A flaw of a different character emanates from Obama himself. On account of his philo-Islamism, he is deterred from focusing on the fact that the Taliban is an Islamic enemy. For example, in 2009, Obama delivered a major Afghan policy address to the cadets at West Point Military Academy, in which he announced his intention to send another 30,000 U.S. troops to the war in Afghanistan. However, if you examine the speech, there is a remarkable omission. Obama does not say the word "Muslim" or "Islam" once in this important Afghan policy address. For Obama, the war in Afghanistan is a generic war, against a generally violent foe, and the fanatic Islamic ethos of the Taliban doesn't seem to register. This failure to identify the enemy is another reason why the U.S. and allies are losing the war in Afghanistan.
In the same speech and practically the same breath in which he committed 30,000 new troops to the fight in Afghanistan, Obama declared a time frame for withdrawing the troops, too. How a commander in chief says the country is sending more troops and simultaneously says he will withdraw them at such-and-such a date is just preposterous. Surely withdrawing the troops is an outgrowth of defeating the enemy, not just an arbitrary suggestion. This is indeed another formula for losing the war, not winning it.
A separate but equally important issue is the corruption of the Karzai government:
President Obama is continuing the Bush administration policy of supporting the corrupt Afghan government under President Karzai under the illusion that Karzai is the only pro-American option around. U.S. officials have documented ties between Afghan government officials and the Taliban insurgency that show American funds flowing from the Afghan government directly to the Taliban. Afghan government officials are calculating their self-interest and positioning themselves for a reckoning with the Taliban after America withdraws.

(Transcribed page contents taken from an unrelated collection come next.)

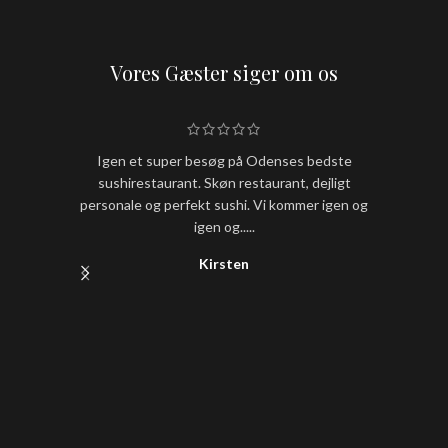
Vores Gæster siger om os
Igen et super besøg på Odenses bedste
Hold nu
sushirestaurant. Skøn restaurant, dejligt
sushi
personale og perfekt sushi. Vi kommer igen og
igen og.....
Kirsten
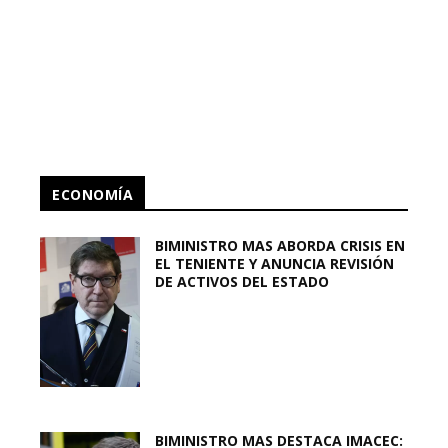
ECONOMÍA
BIMINISTRO MAS ABORDA CRISIS EN
EL TENIENTE Y ANUNCIA REVISIÓN
DE ACTIVOS DEL ESTADO
BIMINISTRO MAS DESTACA IMACEC:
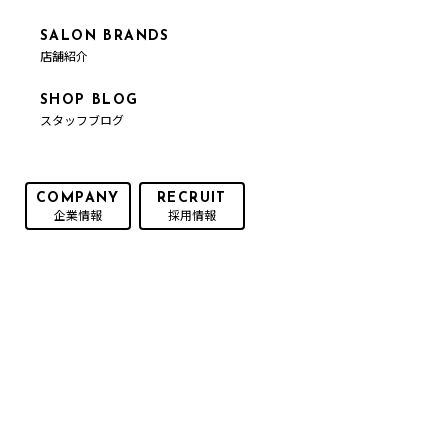
SALON BRANDS
店舗紹介
SHOP BLOG
スタッフブログ
COMPANY
RECRUIT
企業情報
採用情報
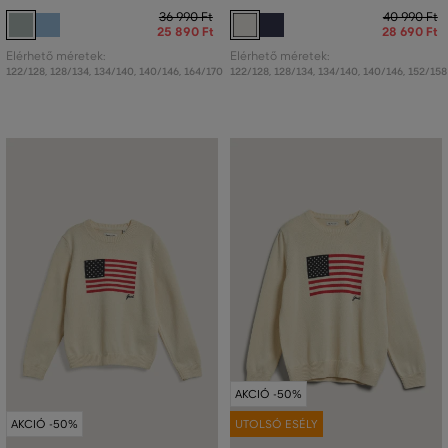
36 990 Ft
40 990 Ft
25 890 Ft
28 690 Ft
Elérhető méretek:
Elérhető méretek:
122/128
,
128/134
,
134/140
,
140/146
,
164/170
122/128
,
128/134
,
134/140
,
140/146
,
152/158
AKCIÓ -50%
AKCIÓ -50%
UTOLSÓ ESÉLY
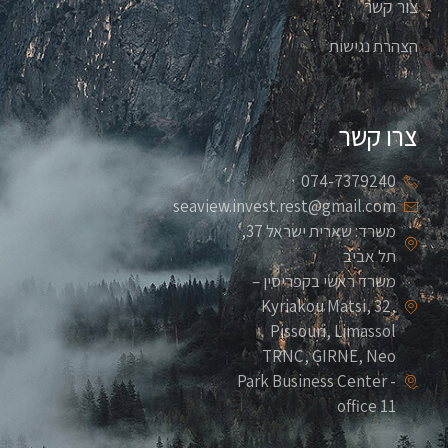
צור קשר
הצהרת נגישות
צרו קשר
074-7379240
seaview.invest.rest@gmail.com
משרד: שארית ישראל 37,
תל אביב
משרד ראשי בקפריסין –
Kyriakou Matsi, 32,
Pissouri, Limassol
TRNC, GIRNE, Neo
Park Business Center -
office 11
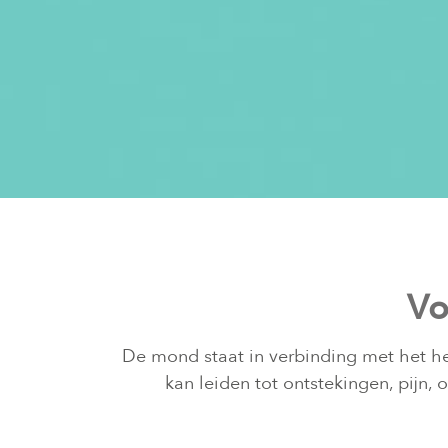
Vo
De mond staat in verbinding met het h
kan leiden tot ontstekingen, pijn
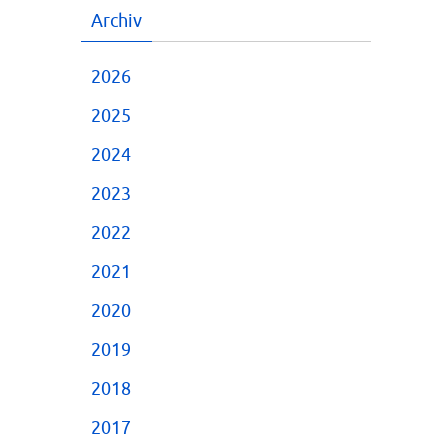
Archiv
2026
2025
2024
2023
2022
2021
2020
2019
2018
2017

On every front and at every juncture, President Obama has just dropped the ball on the war in Afghanistan. Underlying his failure to take the matter in hand and do what is needed to conduct a victorious war against the despicable Taliban is his philo-Islamism. For whatever reason, President Obama just cannot bring himself to focus on Islam as the enemy, and that is primarily why the war in Afghanistan cannot be won.